• Exercise goal: Please return only the lines from the one with "right elbow: (472, 587)" through the final line of the data, unchanged, with pictures omitted.

=====

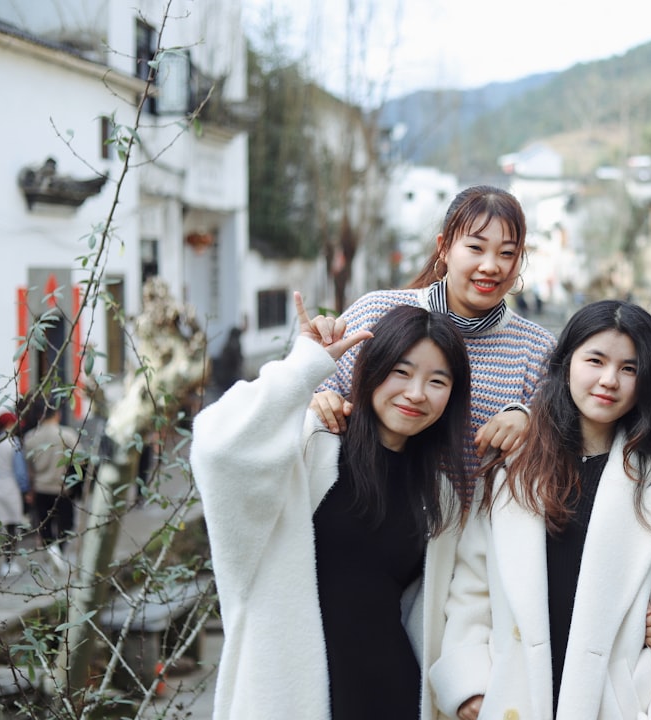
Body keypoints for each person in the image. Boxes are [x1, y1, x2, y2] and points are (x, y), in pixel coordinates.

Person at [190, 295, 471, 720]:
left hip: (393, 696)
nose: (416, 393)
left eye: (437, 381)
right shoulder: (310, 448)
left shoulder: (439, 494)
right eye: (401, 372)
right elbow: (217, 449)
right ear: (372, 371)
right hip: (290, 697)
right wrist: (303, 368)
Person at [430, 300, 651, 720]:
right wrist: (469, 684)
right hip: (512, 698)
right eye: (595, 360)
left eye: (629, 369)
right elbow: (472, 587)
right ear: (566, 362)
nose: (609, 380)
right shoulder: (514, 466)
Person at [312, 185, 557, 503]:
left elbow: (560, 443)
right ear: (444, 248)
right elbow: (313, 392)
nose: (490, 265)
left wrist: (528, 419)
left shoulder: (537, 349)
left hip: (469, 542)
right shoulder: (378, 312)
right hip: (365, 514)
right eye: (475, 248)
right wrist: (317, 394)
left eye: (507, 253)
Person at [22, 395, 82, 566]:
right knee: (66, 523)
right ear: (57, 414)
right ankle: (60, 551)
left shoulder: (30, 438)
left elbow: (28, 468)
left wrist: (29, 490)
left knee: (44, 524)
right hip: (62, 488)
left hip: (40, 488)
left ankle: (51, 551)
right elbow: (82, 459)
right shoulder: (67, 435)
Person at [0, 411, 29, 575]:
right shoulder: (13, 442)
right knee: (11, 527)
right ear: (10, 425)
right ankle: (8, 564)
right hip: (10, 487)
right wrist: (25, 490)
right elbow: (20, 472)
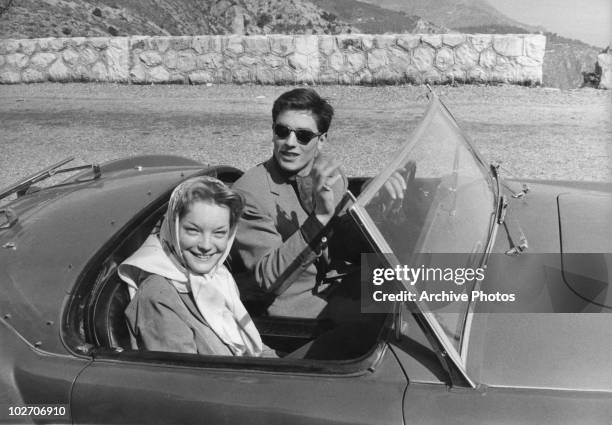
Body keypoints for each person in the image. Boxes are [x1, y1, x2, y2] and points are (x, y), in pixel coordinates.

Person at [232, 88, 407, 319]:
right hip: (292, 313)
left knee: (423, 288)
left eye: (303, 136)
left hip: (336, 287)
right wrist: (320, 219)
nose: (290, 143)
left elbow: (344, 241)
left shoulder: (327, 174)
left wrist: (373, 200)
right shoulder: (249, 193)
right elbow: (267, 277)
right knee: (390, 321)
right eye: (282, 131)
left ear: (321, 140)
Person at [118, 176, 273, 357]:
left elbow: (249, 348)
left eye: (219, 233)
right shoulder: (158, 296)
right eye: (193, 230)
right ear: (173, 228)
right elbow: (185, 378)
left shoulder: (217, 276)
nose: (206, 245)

=====

• Reply:
right elbow: (472, 587)
right ear: (566, 362)
nose: (609, 380)
right shoulder: (514, 466)
Person at [312, 185, 557, 503]:
left elbow: (560, 443)
right ear: (444, 248)
right elbow: (313, 392)
nose: (490, 265)
left wrist: (528, 419)
left shoulder: (537, 349)
left hip: (469, 542)
right shoulder: (378, 312)
right hip: (365, 514)
right eye: (475, 248)
right wrist: (317, 394)
left eye: (507, 253)
Person at [22, 395, 82, 566]:
right knee: (66, 523)
right ear: (57, 414)
right ankle: (60, 551)
left shoulder: (30, 438)
left elbow: (28, 468)
left wrist: (29, 490)
left knee: (44, 524)
right hip: (62, 488)
left hip: (40, 488)
left ankle: (51, 551)
right elbow: (82, 459)
right shoulder: (67, 435)
Person at [0, 411, 29, 575]:
right shoulder: (13, 442)
right knee: (11, 527)
right ear: (10, 425)
right ankle: (8, 564)
right hip: (10, 487)
right wrist: (25, 490)
right elbow: (20, 472)
Body keypoints for each person in the image. Boxes are [x1, y1, x2, y2] and points are (x, y), in pixel coordinates.

Person at [232, 88, 407, 319]:
right hip: (292, 313)
left knee: (423, 288)
left eye: (303, 136)
left hip: (336, 287)
right wrist: (320, 219)
nose: (290, 143)
left elbow: (344, 241)
left shoulder: (327, 174)
left wrist: (373, 200)
right shoulder: (249, 193)
right elbow: (267, 277)
right knee: (390, 321)
right eye: (282, 131)
left ear: (321, 140)
Person at [118, 176, 273, 357]:
left elbow: (249, 348)
left eye: (219, 233)
right shoulder: (158, 296)
right eye: (193, 230)
right ear: (173, 228)
right elbow: (185, 378)
left shoulder: (217, 276)
nose: (206, 245)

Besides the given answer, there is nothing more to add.